Theoretical and sequenced composition of the Zymo DNA standard
Zymo Research have a nice DNA standard for microbiomics, which can be used as a control in 16S sequencing experiments. I wanted to know how good the sequenced and theoretical composition correlate. Here is data from a recent MiSeq run (at the NCCT, where I work now), with the ZymoBIOMICS DNA standard used as a control.
Pretty good, right?
Next, I will post data from a metagenomics run with this standard mix.
Code
For reproducibility, the code below was used. In short, the fastq reads were mapped (minimap2
) against a database (available here) containing the 16S rDNA genes of the 8 organisms in the standard. The resulting PAF
file was used directly to count the number of reads mapping to each taxon (keeping only alignments > 250 bp, the read length was 300 bp). The theoretical composition of the Zymo DNA standard was taken from the manual.

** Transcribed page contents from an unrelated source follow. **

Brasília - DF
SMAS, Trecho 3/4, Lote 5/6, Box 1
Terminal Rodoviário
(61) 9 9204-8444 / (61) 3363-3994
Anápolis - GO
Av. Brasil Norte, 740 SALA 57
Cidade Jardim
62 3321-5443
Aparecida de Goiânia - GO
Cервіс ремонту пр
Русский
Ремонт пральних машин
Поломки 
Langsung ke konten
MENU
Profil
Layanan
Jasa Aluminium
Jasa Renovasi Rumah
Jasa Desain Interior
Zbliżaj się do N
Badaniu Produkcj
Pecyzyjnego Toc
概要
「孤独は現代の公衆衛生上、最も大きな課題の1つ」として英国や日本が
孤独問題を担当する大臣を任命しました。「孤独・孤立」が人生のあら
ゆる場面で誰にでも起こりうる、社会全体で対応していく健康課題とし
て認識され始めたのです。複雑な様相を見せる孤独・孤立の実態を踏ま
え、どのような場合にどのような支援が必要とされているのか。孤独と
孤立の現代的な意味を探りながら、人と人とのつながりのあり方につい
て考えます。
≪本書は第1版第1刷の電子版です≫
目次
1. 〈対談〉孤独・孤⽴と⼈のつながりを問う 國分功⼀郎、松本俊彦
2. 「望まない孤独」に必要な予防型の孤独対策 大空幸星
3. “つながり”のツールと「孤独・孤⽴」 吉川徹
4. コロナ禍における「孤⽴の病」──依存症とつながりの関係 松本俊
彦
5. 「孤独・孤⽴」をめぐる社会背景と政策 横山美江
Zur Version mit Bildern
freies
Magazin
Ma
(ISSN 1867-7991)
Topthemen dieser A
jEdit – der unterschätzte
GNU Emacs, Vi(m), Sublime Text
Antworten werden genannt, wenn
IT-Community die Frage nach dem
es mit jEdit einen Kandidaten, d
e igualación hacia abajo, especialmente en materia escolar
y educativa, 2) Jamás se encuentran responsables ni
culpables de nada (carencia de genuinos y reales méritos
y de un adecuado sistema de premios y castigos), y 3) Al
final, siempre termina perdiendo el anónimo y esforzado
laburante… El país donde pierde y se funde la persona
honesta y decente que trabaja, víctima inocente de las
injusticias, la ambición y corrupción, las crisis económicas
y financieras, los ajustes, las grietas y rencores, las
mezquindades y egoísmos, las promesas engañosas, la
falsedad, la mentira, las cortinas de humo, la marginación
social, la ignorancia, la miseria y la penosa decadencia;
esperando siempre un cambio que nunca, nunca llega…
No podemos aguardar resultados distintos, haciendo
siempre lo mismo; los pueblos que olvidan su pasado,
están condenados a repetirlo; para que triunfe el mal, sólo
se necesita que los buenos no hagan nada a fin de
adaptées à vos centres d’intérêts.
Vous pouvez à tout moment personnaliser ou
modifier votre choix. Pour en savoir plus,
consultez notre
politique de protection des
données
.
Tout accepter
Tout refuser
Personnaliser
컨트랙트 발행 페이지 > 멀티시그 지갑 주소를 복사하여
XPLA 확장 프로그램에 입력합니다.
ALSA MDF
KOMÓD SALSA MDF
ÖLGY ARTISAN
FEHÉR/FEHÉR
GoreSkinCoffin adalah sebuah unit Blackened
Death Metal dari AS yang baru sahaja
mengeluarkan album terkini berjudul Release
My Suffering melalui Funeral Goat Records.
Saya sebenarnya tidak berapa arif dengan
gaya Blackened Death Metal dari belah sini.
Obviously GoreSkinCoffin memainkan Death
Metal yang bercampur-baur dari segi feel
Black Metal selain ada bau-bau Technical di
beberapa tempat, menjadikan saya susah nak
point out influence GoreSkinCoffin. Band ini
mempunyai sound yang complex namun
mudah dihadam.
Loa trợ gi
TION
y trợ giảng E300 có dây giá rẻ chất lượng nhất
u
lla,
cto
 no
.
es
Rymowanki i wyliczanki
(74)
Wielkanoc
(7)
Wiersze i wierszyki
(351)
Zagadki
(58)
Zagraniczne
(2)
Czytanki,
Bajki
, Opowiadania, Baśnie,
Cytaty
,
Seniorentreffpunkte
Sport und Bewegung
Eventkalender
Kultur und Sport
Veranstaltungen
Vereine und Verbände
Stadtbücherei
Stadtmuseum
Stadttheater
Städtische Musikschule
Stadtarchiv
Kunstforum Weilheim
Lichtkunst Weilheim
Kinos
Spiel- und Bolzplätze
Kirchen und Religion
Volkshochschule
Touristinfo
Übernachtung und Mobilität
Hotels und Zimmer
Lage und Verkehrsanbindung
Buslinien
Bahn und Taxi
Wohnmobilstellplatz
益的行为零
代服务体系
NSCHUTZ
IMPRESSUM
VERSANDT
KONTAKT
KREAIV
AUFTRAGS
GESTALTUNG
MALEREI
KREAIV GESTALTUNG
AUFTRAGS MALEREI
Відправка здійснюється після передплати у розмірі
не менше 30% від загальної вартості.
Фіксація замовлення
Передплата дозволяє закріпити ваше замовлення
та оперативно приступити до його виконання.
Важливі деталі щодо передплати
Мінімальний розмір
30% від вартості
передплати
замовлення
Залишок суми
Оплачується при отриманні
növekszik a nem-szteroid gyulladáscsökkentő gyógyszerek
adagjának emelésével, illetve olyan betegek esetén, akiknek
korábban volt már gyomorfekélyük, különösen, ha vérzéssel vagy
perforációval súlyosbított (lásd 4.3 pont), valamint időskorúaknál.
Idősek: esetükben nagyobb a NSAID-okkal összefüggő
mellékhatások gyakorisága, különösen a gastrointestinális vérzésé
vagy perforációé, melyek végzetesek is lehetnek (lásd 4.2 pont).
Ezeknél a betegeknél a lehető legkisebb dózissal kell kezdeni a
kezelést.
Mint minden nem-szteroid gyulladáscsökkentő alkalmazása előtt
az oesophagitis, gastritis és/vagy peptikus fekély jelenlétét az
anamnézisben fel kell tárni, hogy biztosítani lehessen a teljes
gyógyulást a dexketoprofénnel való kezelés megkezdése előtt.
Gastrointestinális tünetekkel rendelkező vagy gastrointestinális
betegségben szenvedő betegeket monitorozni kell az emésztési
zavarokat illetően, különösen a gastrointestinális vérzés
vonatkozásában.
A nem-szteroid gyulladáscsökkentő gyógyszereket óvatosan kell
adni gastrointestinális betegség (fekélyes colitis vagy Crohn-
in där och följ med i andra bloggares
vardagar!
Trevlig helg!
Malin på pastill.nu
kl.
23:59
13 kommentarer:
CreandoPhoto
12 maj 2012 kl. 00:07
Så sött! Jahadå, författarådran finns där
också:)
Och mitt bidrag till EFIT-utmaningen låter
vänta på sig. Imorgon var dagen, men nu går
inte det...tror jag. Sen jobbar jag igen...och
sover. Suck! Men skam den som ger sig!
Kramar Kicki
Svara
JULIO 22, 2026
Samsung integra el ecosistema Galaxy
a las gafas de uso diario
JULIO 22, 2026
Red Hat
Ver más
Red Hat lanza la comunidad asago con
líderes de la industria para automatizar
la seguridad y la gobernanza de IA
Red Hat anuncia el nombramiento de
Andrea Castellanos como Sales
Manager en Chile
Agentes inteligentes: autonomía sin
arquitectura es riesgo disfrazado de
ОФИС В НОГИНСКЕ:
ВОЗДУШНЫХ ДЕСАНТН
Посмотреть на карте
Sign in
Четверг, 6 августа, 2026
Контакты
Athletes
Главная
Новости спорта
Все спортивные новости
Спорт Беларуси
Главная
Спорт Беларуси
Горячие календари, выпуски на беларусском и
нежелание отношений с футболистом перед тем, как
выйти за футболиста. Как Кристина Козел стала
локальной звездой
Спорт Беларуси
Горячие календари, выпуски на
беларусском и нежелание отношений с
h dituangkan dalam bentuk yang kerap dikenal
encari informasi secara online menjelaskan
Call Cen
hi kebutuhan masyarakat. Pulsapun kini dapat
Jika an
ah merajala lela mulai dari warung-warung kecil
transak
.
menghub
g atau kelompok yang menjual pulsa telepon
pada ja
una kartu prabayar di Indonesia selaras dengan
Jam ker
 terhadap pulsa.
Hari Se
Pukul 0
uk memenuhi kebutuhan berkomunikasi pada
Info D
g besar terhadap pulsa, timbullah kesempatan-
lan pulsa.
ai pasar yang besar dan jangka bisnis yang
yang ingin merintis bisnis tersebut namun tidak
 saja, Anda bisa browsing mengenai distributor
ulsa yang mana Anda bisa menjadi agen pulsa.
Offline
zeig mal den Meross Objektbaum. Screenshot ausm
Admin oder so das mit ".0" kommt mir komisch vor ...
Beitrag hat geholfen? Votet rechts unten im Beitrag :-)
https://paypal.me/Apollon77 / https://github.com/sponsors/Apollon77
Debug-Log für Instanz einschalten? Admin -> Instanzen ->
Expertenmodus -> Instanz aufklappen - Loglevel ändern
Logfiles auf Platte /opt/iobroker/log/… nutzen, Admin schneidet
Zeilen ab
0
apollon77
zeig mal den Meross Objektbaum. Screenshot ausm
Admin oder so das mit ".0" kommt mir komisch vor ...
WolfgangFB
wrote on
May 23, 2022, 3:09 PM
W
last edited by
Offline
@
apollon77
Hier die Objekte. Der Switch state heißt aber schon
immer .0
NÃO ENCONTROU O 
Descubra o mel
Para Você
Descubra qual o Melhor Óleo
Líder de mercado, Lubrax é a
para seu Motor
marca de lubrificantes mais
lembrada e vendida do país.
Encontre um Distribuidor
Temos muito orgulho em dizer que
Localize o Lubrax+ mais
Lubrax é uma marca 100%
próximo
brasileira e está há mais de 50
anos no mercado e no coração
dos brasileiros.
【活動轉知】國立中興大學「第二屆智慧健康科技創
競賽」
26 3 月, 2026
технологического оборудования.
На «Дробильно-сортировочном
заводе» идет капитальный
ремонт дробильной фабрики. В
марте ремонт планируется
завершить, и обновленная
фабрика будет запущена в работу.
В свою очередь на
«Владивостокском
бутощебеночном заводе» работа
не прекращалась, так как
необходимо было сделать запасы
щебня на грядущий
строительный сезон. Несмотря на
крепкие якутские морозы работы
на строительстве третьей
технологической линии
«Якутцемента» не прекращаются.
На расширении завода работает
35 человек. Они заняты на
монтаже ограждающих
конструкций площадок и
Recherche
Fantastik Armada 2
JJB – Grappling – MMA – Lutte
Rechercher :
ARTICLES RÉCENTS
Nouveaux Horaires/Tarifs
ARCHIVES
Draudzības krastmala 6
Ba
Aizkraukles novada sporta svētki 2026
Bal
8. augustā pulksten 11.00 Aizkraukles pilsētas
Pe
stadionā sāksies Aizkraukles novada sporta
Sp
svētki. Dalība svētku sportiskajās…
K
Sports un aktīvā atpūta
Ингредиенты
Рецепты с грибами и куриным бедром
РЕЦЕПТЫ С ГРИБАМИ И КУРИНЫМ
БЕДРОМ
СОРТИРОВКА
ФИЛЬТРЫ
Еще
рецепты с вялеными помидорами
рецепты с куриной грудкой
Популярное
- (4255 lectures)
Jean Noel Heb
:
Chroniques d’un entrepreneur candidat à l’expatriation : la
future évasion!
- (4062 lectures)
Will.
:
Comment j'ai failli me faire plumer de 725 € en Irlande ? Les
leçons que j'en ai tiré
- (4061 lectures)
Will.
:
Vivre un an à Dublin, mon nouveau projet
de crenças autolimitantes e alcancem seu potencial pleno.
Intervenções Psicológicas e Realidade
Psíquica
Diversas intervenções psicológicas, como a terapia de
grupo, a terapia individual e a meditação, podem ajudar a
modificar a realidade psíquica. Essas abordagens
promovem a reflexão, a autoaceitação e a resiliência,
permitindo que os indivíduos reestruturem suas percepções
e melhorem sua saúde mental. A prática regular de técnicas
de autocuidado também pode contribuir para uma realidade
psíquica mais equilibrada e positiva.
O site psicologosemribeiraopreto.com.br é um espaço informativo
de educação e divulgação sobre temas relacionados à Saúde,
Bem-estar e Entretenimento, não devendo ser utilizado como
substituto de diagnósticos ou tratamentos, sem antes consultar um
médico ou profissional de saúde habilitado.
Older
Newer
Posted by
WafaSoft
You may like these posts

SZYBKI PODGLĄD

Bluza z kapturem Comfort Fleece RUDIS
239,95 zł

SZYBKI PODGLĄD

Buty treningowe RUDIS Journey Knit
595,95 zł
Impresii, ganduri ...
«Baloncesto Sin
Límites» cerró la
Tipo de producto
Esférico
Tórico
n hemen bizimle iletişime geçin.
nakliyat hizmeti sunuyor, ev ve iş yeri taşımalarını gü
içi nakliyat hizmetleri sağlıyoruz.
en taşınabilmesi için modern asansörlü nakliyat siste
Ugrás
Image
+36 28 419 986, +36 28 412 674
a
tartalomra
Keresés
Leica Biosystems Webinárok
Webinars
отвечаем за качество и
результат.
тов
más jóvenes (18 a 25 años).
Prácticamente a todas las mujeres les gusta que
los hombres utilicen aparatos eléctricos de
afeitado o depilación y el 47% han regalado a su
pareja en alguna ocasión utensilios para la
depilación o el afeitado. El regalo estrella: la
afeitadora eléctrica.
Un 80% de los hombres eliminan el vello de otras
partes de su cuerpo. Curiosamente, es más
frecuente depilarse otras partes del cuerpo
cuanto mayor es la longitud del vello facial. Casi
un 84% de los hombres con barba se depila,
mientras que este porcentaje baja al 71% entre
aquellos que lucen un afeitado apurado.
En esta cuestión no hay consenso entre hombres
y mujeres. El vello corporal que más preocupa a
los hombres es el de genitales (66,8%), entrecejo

seqtk seq -l 80 ssdb.fas > ssdb1.fas # prepare the fasta file so that it can be read by minimap2
minimap2 -x sr ssdb1.fas \
ZymoControl_S86_R1_001.fastq.gz \
ZymoControl_S86_R2_001.fastq.gz > zymo.paf # run the mapping
# in R:
library(data.table)
library(tidyverse)
df <- fread("zymo.paf") %>%
filter(V10 > 250, V12 == 0) %>% # take only good alignments
mutate(species = str_extract(V6, "[A-z]+_[a-z]+")) # clean species name
miseq <- df %>%
group_by(species) %>%
summarise(n = n(), miseq_percent = n/nrow(.)*100)
zymo <- fread("Zymo_control_table.txt") %>% mutate(species = str_c(V1, V2, sep = "_")) # read Zymo composition data
final <- zymo %>% # make final df
select(species, zymo_percent = V4) %>%
left_join(miseq, by = "species")
# ...plot
final %>%
#arrange(desc(percent)) %>% #bug!! if I do this, the values get mixed up!! the factor trick is also not working
apex(mapping = aes(source, round(percent,2), fill = species), type = "bar",
width = 800, height = 300) %>%
ax_chart(stacked = TRUE, stackType = "normal") %>%
ax_legend(horizontalAlign = "left", position = "right",
itemMargin = list(horizontal =5, vertical = 0)) %>%
ax_colors(scales::brewer_pal(palette = "Set2")(8)) %>%
ax_dataLabels(enabled = TRUE) %>%
ax_yaxis(max = 100) %>%
ax_labs(title = "Theoretical (zymo) and measured (MiSeq) composition of the Zymo standard",
subtitle = "MiSeq run (2 x 300) of amplified (20 PCR cycles) V3-V4 region, 359 191 read pairs")
Disclaimer
I am not affiliated with Zymo Research in any way.